» **Action item**
From the listing, collect all lines containing the word "down".

» **Information supplied**

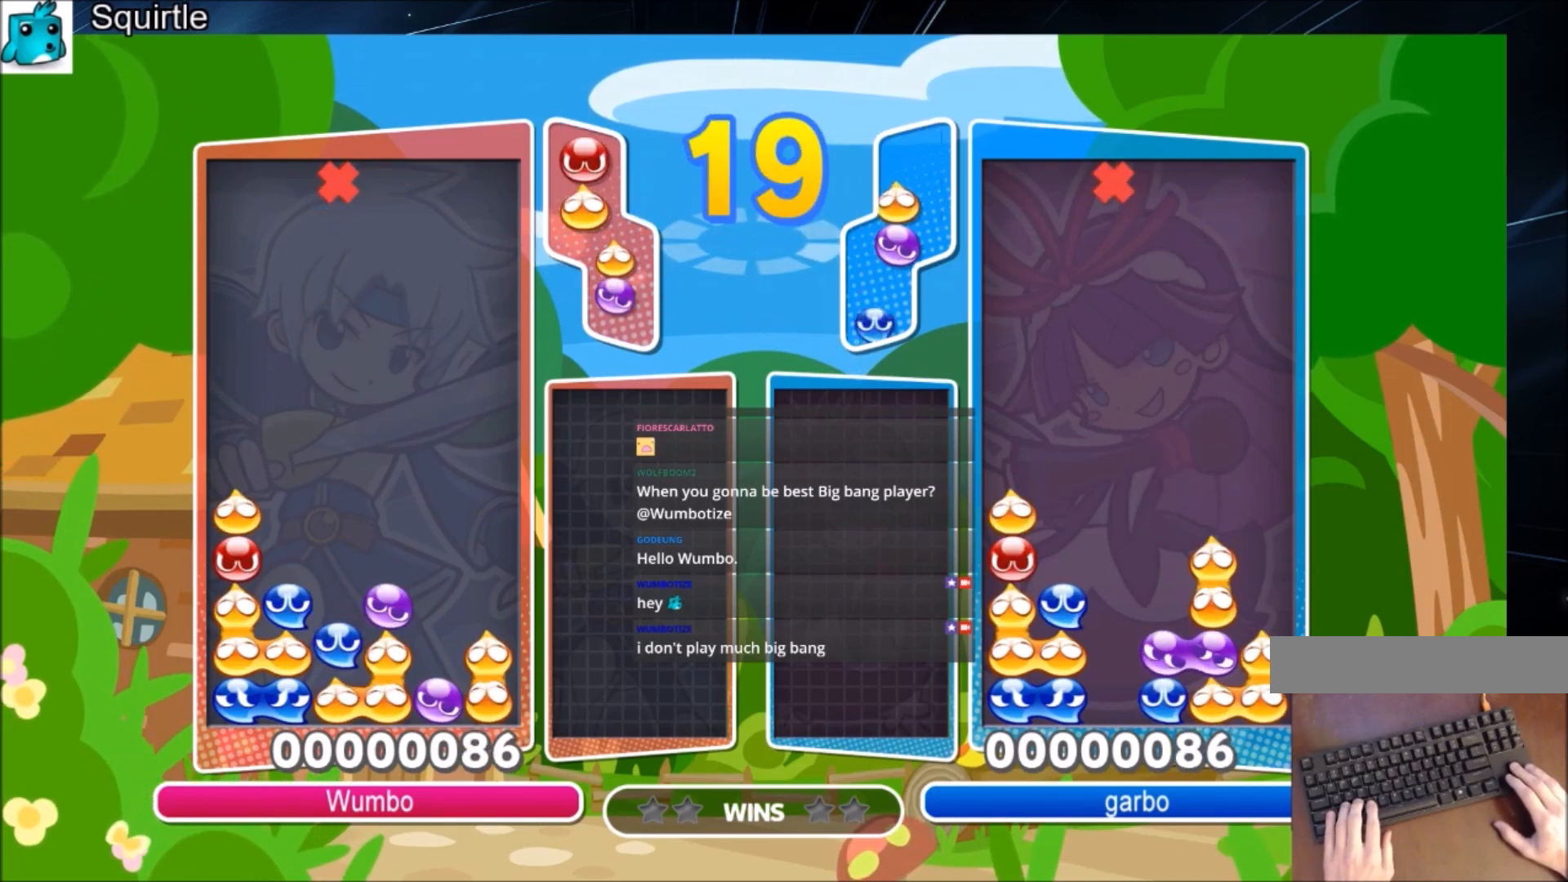
{"keys": [], "events": [[467, "up", "up"]]}
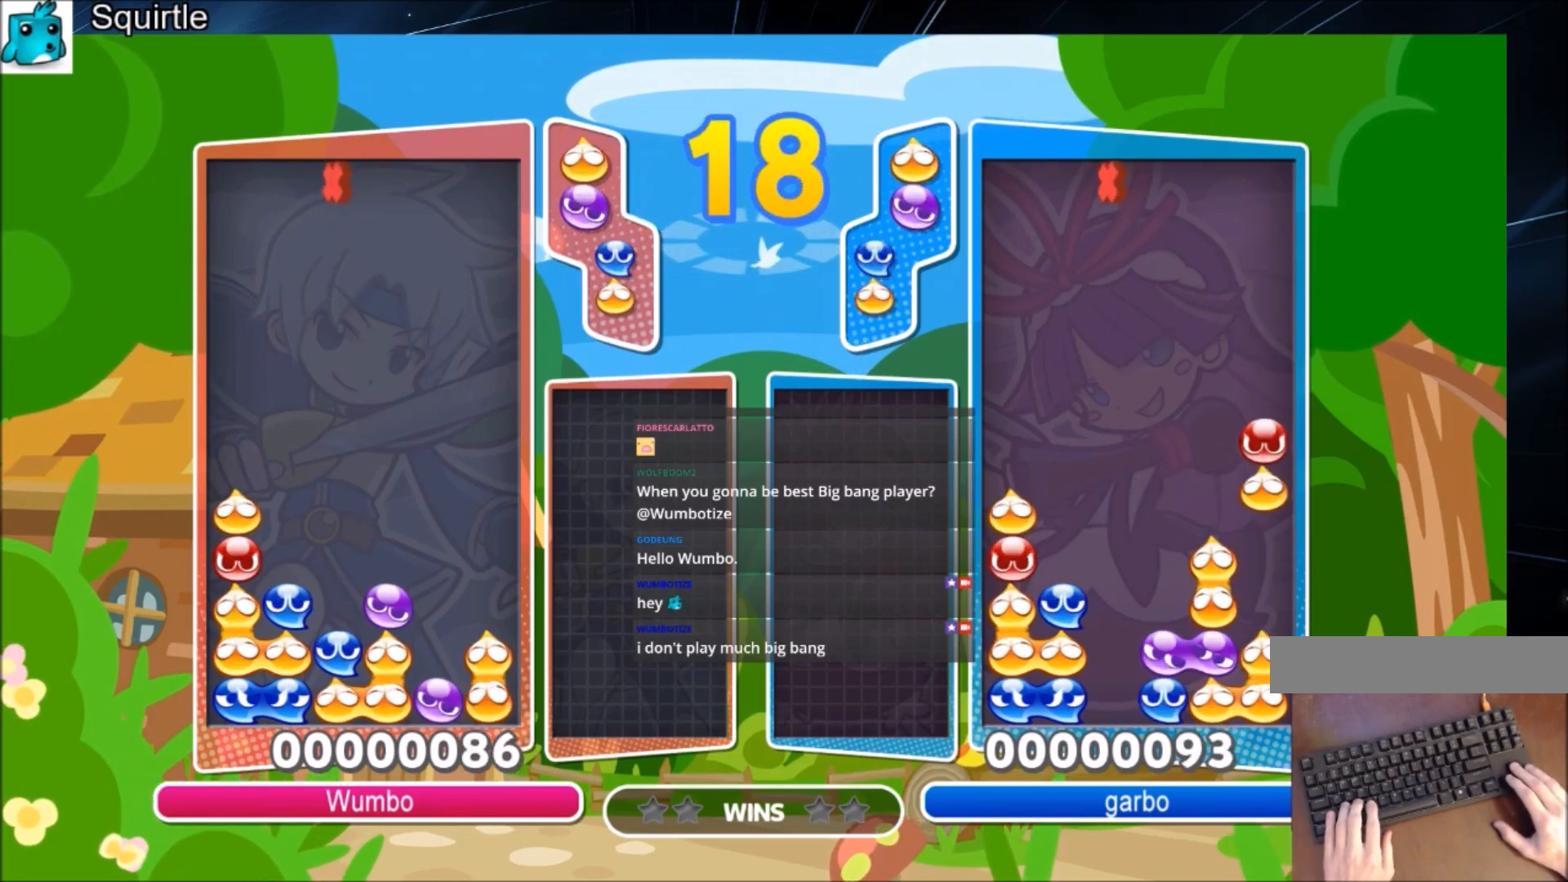
{"keys": ["up"], "events": [[67, "up", "down"], [67, "z", "down"], [167, "z", "up"]]}
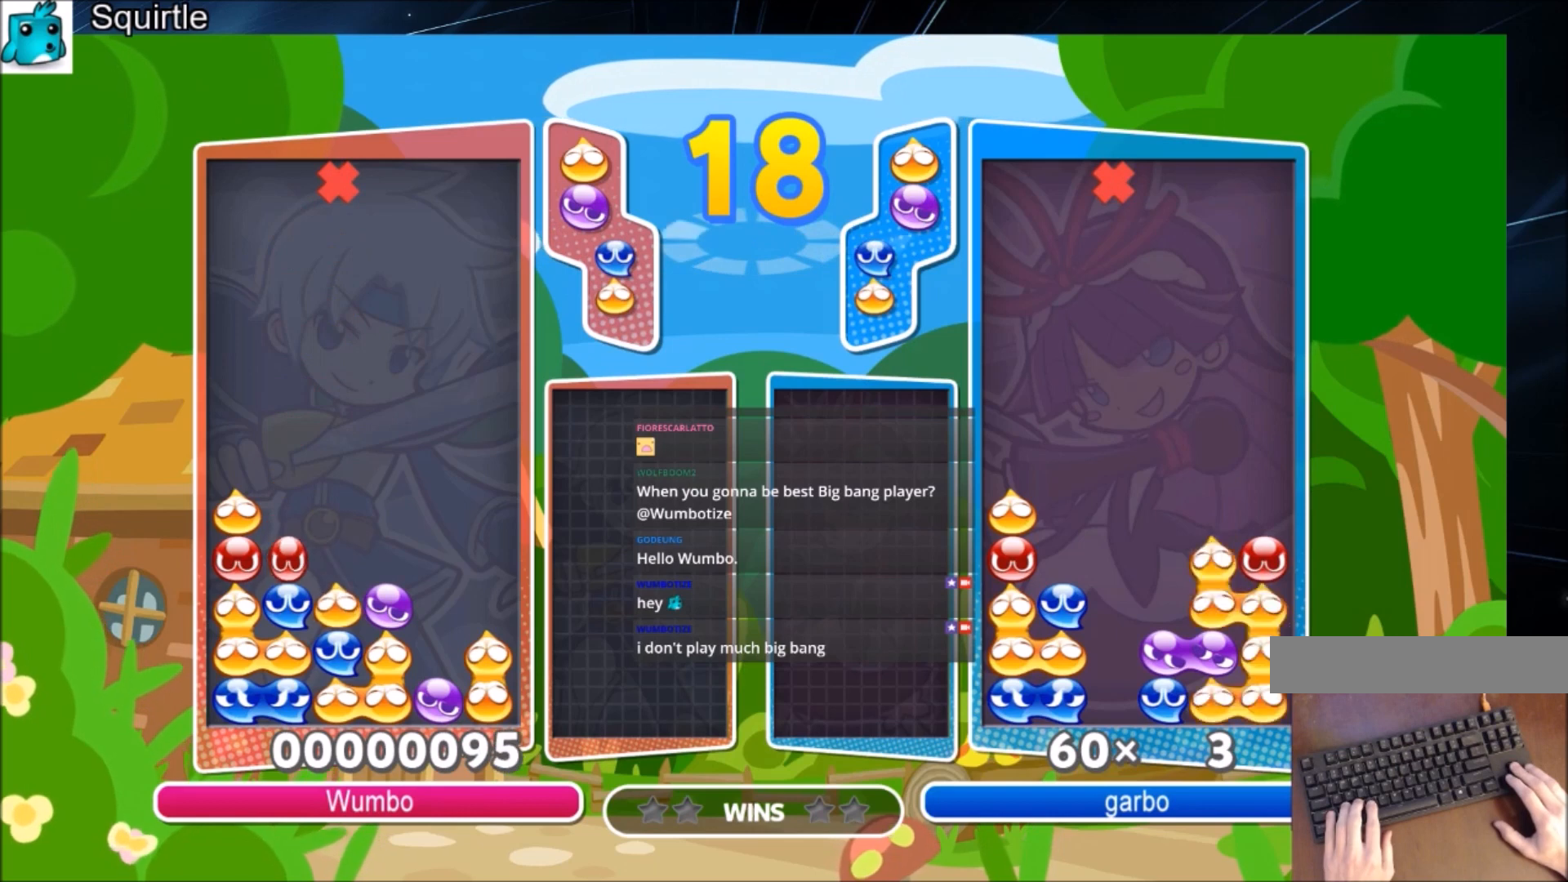
{"keys": ["right", "up"], "events": [[400, "right", "down"]]}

» **Answer for the task**
{"keys": ["up"], "events": [[67, "up", "down"], [67, "z", "down"], [167, "z", "up"]]}
{"keys": ["right", "up"], "events": [[400, "right", "down"]]}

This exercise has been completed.